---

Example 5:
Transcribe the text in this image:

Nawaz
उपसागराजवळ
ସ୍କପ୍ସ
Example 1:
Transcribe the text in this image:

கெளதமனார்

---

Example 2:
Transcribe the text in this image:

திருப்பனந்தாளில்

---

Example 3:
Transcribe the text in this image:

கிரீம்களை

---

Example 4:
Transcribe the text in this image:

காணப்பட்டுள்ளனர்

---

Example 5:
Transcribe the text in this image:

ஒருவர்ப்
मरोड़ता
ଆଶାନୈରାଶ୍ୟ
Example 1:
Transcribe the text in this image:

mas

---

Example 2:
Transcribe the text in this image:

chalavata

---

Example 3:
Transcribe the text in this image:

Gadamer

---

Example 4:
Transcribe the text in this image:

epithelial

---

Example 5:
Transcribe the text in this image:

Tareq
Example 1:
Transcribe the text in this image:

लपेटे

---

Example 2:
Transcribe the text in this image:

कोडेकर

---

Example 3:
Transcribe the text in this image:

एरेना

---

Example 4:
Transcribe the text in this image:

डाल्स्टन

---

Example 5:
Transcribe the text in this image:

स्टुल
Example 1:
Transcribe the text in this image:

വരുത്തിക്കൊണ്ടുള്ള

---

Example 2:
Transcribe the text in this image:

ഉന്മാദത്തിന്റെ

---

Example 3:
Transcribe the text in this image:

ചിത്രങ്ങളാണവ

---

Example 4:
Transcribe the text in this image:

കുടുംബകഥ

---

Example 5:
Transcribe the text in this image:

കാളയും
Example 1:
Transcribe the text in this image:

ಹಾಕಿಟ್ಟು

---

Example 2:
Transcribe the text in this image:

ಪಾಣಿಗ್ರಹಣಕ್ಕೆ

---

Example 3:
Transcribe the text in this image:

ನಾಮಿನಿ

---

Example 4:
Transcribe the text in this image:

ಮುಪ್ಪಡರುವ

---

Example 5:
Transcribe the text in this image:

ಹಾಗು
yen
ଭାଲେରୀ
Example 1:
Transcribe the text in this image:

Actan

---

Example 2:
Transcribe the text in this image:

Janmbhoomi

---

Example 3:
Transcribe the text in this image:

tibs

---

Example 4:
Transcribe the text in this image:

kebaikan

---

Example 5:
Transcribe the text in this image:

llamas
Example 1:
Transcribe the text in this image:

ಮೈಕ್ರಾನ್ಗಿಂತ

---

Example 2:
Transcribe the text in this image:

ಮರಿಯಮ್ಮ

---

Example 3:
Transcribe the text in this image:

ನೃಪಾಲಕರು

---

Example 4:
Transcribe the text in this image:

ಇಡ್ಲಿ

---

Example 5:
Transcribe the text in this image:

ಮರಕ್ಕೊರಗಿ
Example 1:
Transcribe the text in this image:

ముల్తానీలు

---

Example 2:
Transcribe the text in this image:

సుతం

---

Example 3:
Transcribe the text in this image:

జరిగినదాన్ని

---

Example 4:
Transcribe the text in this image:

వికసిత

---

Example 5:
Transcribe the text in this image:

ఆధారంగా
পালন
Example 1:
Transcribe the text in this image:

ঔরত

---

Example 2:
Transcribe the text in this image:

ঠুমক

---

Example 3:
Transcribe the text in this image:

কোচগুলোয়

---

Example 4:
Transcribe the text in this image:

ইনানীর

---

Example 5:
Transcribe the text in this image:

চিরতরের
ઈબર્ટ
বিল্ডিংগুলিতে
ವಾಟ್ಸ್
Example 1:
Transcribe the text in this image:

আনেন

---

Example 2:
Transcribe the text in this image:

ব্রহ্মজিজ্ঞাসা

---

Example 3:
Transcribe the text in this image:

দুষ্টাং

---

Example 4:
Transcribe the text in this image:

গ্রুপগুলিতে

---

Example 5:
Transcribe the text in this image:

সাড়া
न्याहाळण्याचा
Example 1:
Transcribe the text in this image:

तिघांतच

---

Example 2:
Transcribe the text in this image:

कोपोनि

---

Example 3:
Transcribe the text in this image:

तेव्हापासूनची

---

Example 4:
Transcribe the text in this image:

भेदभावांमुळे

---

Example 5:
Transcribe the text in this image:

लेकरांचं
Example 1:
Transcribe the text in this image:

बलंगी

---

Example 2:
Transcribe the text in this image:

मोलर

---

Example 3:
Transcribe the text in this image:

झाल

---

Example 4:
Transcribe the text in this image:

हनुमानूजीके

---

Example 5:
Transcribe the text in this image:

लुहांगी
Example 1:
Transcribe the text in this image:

* * * * * * * * *

Repeat all of the items above line for line, without changing anything.

Solution for this problem =>
---

Example 5:
Transcribe the text in this image:

Nawaz
उपसागराजवळ
ସ୍କପ୍ସ
Example 1:
Transcribe the text in this image:

கெளதமனார்

---

Example 2:
Transcribe the text in this image:

திருப்பனந்தாளில்

---

Example 3:
Transcribe the text in this image:

கிரீம்களை

---

Example 4:
Transcribe the text in this image:

காணப்பட்டுள்ளனர்

---

Example 5:
Transcribe the text in this image:

ஒருவர்ப்
मरोड़ता
ଆଶାନୈରାଶ୍ୟ
Example 1:
Transcribe the text in this image:

mas

---

Example 2:
Transcribe the text in this image:

chalavata

---

Example 3:
Transcribe the text in this image:

Gadamer

---

Example 4:
Transcribe the text in this image:

epithelial

---

Example 5:
Transcribe the text in this image:

Tareq
Example 1:
Transcribe the text in this image:

लपेटे

---

Example 2:
Transcribe the text in this image:

कोडेकर

---

Example 3:
Transcribe the text in this image:

एरेना

---

Example 4:
Transcribe the text in this image:

डाल्स्टन

---

Example 5:
Transcribe the text in this image:

स्टुल
Example 1:
Transcribe the text in this image:

വരുത്തിക്കൊണ്ടുള്ള

---

Example 2:
Transcribe the text in this image:

ഉന്മാദത്തിന്റെ

---

Example 3:
Transcribe the text in this image:

ചിത്രങ്ങളാണവ

---

Example 4:
Transcribe the text in this image:

കുടുംബകഥ

---

Example 5:
Transcribe the text in this image:

കാളയും
Example 1:
Transcribe the text in this image:

ಹಾಕಿಟ್ಟು

---

Example 2:
Transcribe the text in this image:

ಪಾಣಿಗ್ರಹಣಕ್ಕೆ

---

Example 3:
Transcribe the text in this image:

ನಾಮಿನಿ

---

Example 4:
Transcribe the text in this image:

ಮುಪ್ಪಡರುವ

---

Example 5:
Transcribe the text in this image:

ಹಾಗು
yen
ଭାଲେରୀ
Example 1:
Transcribe the text in this image:

Actan

---

Example 2:
Transcribe the text in this image:

Janmbhoomi

---

Example 3:
Transcribe the text in this image:

tibs

---

Example 4:
Transcribe the text in this image:

kebaikan

---

Example 5:
Transcribe the text in this image:

llamas
Example 1:
Transcribe the text in this image:

ಮೈಕ್ರಾನ್ಗಿಂತ

---

Example 2:
Transcribe the text in this image:

ಮರಿಯಮ್ಮ

---

Example 3:
Transcribe the text in this image:

ನೃಪಾಲಕರು

---

Example 4:
Transcribe the text in this image:

ಇಡ್ಲಿ

---

Example 5:
Transcribe the text in this image:

ಮರಕ್ಕೊರಗಿ
Example 1:
Transcribe the text in this image:

ముల్తానీలు

---

Example 2:
Transcribe the text in this image:

సుతం

---

Example 3:
Transcribe the text in this image:

జరిగినదాన్ని

---

Example 4:
Transcribe the text in this image:

వికసిత

---

Example 5:
Transcribe the text in this image:

ఆధారంగా
পালন
Example 1:
Transcribe the text in this image:

ঔরত

---

Example 2:
Transcribe the text in this image:

ঠুমক

---

Example 3:
Transcribe the text in this image:

কোচগুলোয়

---

Example 4:
Transcribe the text in this image:

ইনানীর

---

Example 5:
Transcribe the text in this image:

চিরতরের
ઈબર્ટ
বিল্ডিংগুলিতে
ವಾಟ್ಸ್
Example 1:
Transcribe the text in this image:

আনেন

---

Example 2:
Transcribe the text in this image:

ব্রহ্মজিজ্ঞাসা

---

Example 3:
Transcribe the text in this image:

দুষ্টাং

---

Example 4:
Transcribe the text in this image:

গ্রুপগুলিতে

---

Example 5:
Transcribe the text in this image:

সাড়া
न्याहाळण्याचा
Example 1:
Transcribe the text in this image:

तिघांतच

---

Example 2:
Transcribe the text in this image:

कोपोनि

---

Example 3:
Transcribe the text in this image:

तेव्हापासूनची

---

Example 4:
Transcribe the text in this image:

भेदभावांमुळे

---

Example 5:
Transcribe the text in this image:

लेकरांचं
Example 1:
Transcribe the text in this image:

बलंगी

---

Example 2:
Transcribe the text in this image:

मोलर

---

Example 3:
Transcribe the text in this image:

झाल

---

Example 4:
Transcribe the text in this image:

हनुमानूजीके

---

Example 5:
Transcribe the text in this image:

लुहांगी
Example 1:
Transcribe the text in this image:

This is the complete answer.